Yazılar

Dahi Bir At

Matematikçi Wilhelm von Osten 1900’lü yılların başında bazı hayvanların matematiksel işlemler yapabileceğini düşünüyordu. Düşüncesini ispatlayabilmek için bir at satın aldı ve onu bu konuda eğitmeye başladı. Bir süre sonra at, von Osten’in beklediğinden daha başarılı oldu. Bu sebeple Osten, ata “Akıllı Hans” ismini verdi.

Hans'ın Sahibi Wilhelm von Osten:

Atın kafasını bir kere sallaması “Evet” anlamına gelirken sürekli sağa sola sallaması hayır anlamına geliyordu. Ayrıca matematiksel işlemlerin sonuçları ayağının yere vurulma sayısıyla anlaşılıyordu.

Akıllı Hans toplama ve çıkarma işlemlerinde elde ettiği başarıdan sonra çarpma ve bölme işlemlerinde de başarı gösteremeye başladı. Birkaç senenin sonunda Wilhelm von Osten, Akıllı Hans’ın dört işlemin yanı sıra kesirli sayılarla işlem yapabildiğini, zamanı söyleyebildiğini ve notaları okuyabildiğini iddia ediyordu. Hatta Akıllı Hans’a Almanca öğrettiğini de belirtmişti.

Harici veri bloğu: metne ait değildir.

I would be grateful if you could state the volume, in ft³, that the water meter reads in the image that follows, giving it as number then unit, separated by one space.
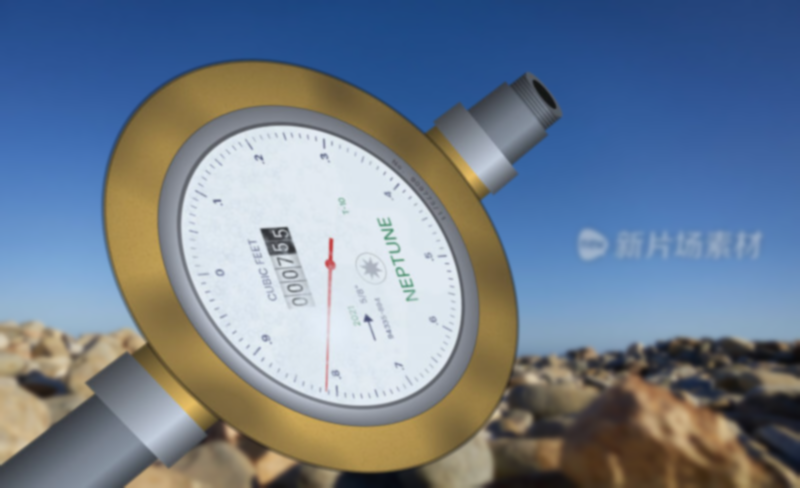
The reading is 754.81 ft³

Akıllı Hans’ın bu başarısını kullanarak para kazanmayı hedefleyen Wilhelm von Osten, Hollanda’nın dört bir yanında gösteriler yapmaya başladı. Akıllı Hans’ın ünü çok kısa sürede tüm ülkeye yayılmıştı. Hans sadece sözlü olarak değil yazılı olarak sorulan soruları da cevaplayabilir hale gelmişti ayrıca.

Duyduklarına inanmayan insanlar Akıllı Hans’ın yaptıklarını gözleriyle görünce inanıyor ve şok oluyordu. Bu durum tabii ki bilim insanlarının kulağına da gitmişti. Olayın doğruluğunu araştırmak için birtakım bilim insanlarıyla “Hans Komisyonu” adı verilen bir komisyon oluşturuldu.

Komisyon gösterileri dikkatlice incelemesine rağmen bir hile bulamadı. Araştırmaları sonucunda Hans’ın gerçekten de soruları anlayıp matematiksel işlemleri yapabildiğini belirttiler.

Ancak psikolog ve biyolog Dr. Pfungst bu duruma şüpheyle yaklaşıyordu. Öncelikle Pfungst, Akıllı Hans’ın gösterisini izleyip incelemeye başladı. Dr. Pfungst von Osten’in gösteri esnasında ata herhangi bir işarette ya da imada bulunmadığını gözledi. Daha sonra bu konuyu çözebilmek için birtakım deneyler yapmaya karar verdi.

Pfungst, von Osten’den gösteri esnasında soruyu sorduktan sonra tamamen tepkisiz kalmasını istedi. Ancak Akıllı Hans bu duruma rağmen soruları doğru cevaplıyordu. Ardından Pfungst soruları kendi sormaya karar verdi. Ancak sonuç yine değişmemişti. Deneylerine farklı değişikliklerle devam eden Pfungst sonunda bir açık bulmayı başarmıştı. Hans, soruları soran kişi cevapları bilmediğinde doğru cevabı bulamıyordu.

Bu durum aslında bizlere Hans’ın gerçekten de sorulan soruları anlamadığını ve matematiksel işlemler yapmadığını gösteriyordu. Hans sadece çok dikkatliydi ve kendisine soru soran kişinin yüz ifadesinden doğru cevabı buluyordu. Soru soran kişi farkında olmadan yüzündeki jest mimiklerle Hans’a mesaj iletiyordu. Bu kanıya soru soran kişinin yüzünü kapatarak varan Pfungst, her ne kadar asıl cevabı bulmuş olsa da Akıllı Hans’ın eğiticisi olan Wilhelm von Osten bu cevabı kabul etmedi. Hans’la birlikte gösterilerini sürdürmeye devam etti.

Bu olaydan sonra soru soran tarafın cevabı etkilemesine psikolojide Akıllı Hans Etkisi denmiştir.